Re: [PATCH 1/3] mm: return the number of pages successfully paged out

From: Andrew Morton
Date: Tue Jan 17 2023 - 19:30:34 EST



I'm all hung up on the naming of everything.

> mm: return the number of pages successfully paged out

This is a vague title - MM is a big place. Perhaps "mm/vmscan: ..."

On Tue, 17 Jan 2023 15:16:30 -0800 Minchan Kim <minchan@xxxxxxxxxx> wrote:

> The reclaim_pages MADV_PAGEOUT uses needs to return the number of
> pages paged-out successfully, not only the number of reclaimed pages
> in the operation because those pages paged-out successfully will be
> reclaimed easily at the memory pressure due to asynchronous writeback
> rotation(i.e., PG_reclaim with folio_rotate_reclaimable).

So... what does "paged out" actually mean? "writeback to backing
store was initiated"? From an application's point of view it means "no
longer in page tables needs a fault to get it back", no?

> This patch renames the reclaim_pages with paging_out(with hope that

"page_out" or "pageout" would be better than "paging_out".

> it's clear from operation point of view) and then adds a additional
> stat in reclaim_stat to represent the number of paged-out but kept
> in the memory for rotation on writeback completion.

So it's the number of pages against which we have initiated writeback.
Why not call it "nr_writeback" or similar?

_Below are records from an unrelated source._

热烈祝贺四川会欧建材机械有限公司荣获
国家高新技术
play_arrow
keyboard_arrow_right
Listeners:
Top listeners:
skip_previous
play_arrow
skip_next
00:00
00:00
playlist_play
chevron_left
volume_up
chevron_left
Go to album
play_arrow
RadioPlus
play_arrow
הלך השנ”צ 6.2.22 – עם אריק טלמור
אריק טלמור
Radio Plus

> With that stat, madvise_pageout can know how many pages were paged-out
> successfully as well as reclaimed. The return value will be used for
> statistics in next patch.
>
> ...
>
> -unsigned long reclaim_pages(struct list_head *folio_list)
> +/*
> + * paging_out - reclaim clean pages and write dirty pages into storage
> + * @folio_list: pages for paging out
> + *
> + * paging_out() writes dirty pages to backing storage and/or reclaim
> + * clean pages from memory. Returns the number of written/reclaimed pages.

s/reclaim/reclaims/

"and/or" it vague - just "or", I think.

"written/reclaimed" is vague. "number of reclaimed pages plus the
number of pages against which writeback was initiated" is precise.